5 researchers who can help us understand how children succeed

When Paul Tough first began reporting on the skills that help children succeed both in and out of the classroom, he drew upon an already robust body of research on the subject. The scholars he turned to had looked at how adverse childhood experiences affected one group of kids attending a pediatric clinic in San Francisco, as well as how children’s classroom environments could help build noncognitive skills key to long-term success. In addition to this body of research, Tough was also influenced by studies that had been done on initiatives to help parents and teachers better support children growing up in adverse environments. Below, Tough introduces us to five researchers who influenced his work on “Helping Children Succeed”:

1. Nadine Burke Harris is now the surgeon general of California, but when I first met her a decade ago, she was a pediatrician running her own clinic in the Bayview Hunters Point neighborhood of San Francisco. Soon thereafter, she and a few colleagues published an important study on how children attending her clinic were affected by what researchers call adverse childhood experiences, or ACEs. Nadine’s study was built upon the original ACE studies by Robert Anda and Vincent Felitti, which traced how childhood exposure to trauma, neglect and family dysfunction negatively affect children’s health and well-being. Nadine’s group showed that ACE exposure had a big effect on children’s school performance as well.

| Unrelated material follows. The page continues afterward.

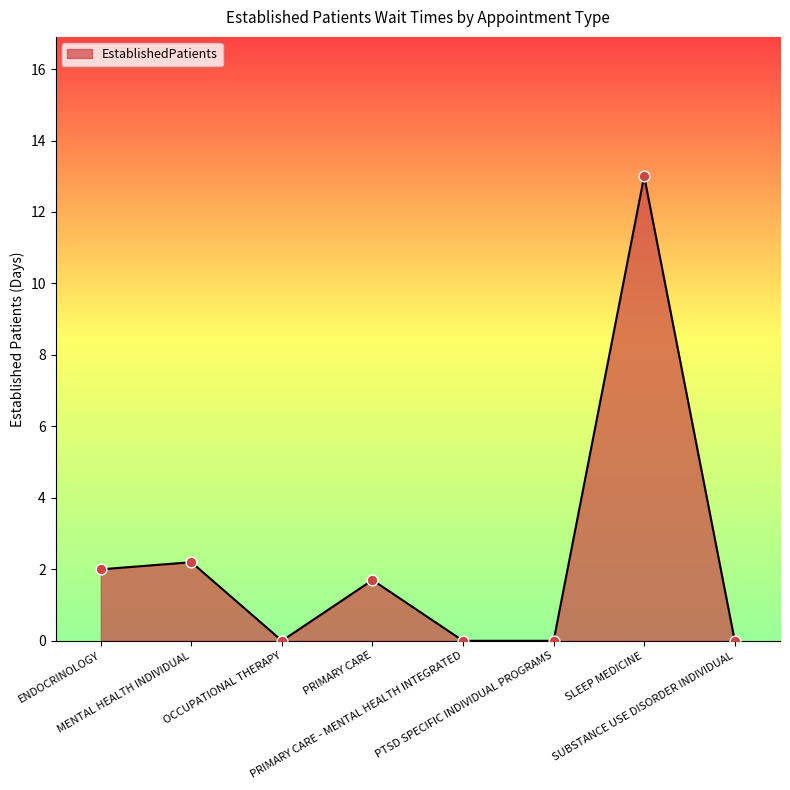

Which has a higher value, SUBSTANCE USE DISORDER INDIVIDUAL or MENTAL HEALTH INDIVIDUAL?

MENTAL HEALTH INDIVIDUAL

WATCH: Author Paul Tough answers your questions about ‘Helping Children Succeed’

2. Mary Dozier, a researcher in psychology at the University of Delaware, studies children who have experienced adversity. She is also the inventor of a parenting intervention called Attachment and Biobehavioral Catch-up, or ABC, which sends trained coaches into children’s homes to help support parents in creating a warm, responsive caregiving environment. (I was invited to sit in on an ABC coaching session while I was reporting “Helping Children Succeed.”) ABC makes a difference in the lives of children as well as parents: Dozier’s studies show that it increases young children’s rate of secure attachment and lowers their stress levels.

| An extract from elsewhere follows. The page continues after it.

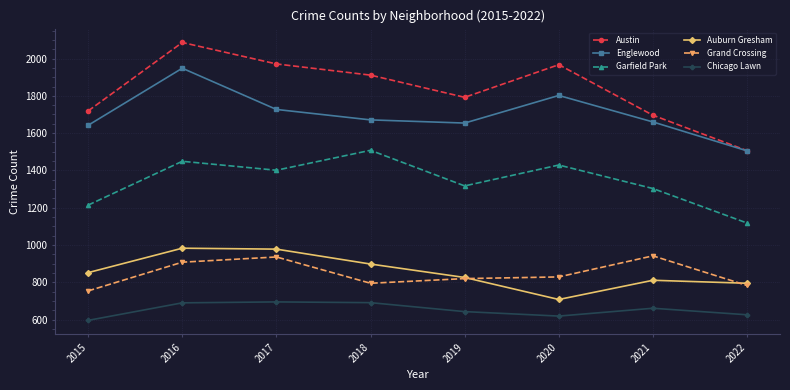

What is the sum of the Grand Crossing values at 2017 and 2019?

1756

3. Phil Fisher helps lead the Center for Translational Neuroscience at the University of Oregon. He and his team created a video-coaching program for at-risk parents, called Filming Interactions to Nurture Development, that allows home visitors to film parents playing with their children. The footage is edited overnight to create short videos for parents that allow them to see, up close, the positive steps they are already taking to promote attachment and connection with their infant children.

READ MORE: The study that helped this reporter understand student success

4. Cybele Raver is a professor of psychology at New York University. In 2003, she launched the Chicago School Readiness Project, or CSRP, an intervention that trained and supported teachers in low-income pre-K classrooms. Using what Raver calls the “bidirectional model of self-regulation,” CSRP’s trainers promoted classroom management techniques to keep students calm and focused – and at the same time helped teachers develop their own mental health and sense of calm. An ongoing randomized trial of CSRP classrooms has shown improvements in students’ attention skills and impulse control, as well as their reading and math skills.

5. Camille Farrington is a researcher at the University of Chicago Consortium on School Research and the author of a groundbreaking 2012 study, “Teaching Adolescents to Be Learners,” that considered noncognitive factors like grit and perseverance not as inherent traits, but as the product of children’s environments. Students were more likely to persevere, Farrington found, if they heard consistent, persuasive messages that they truly belonged in their school environment and that, with effort, they could improve and succeed. Those messages might seem self-evident, but for too many low-income students, they are rarely encountered in school.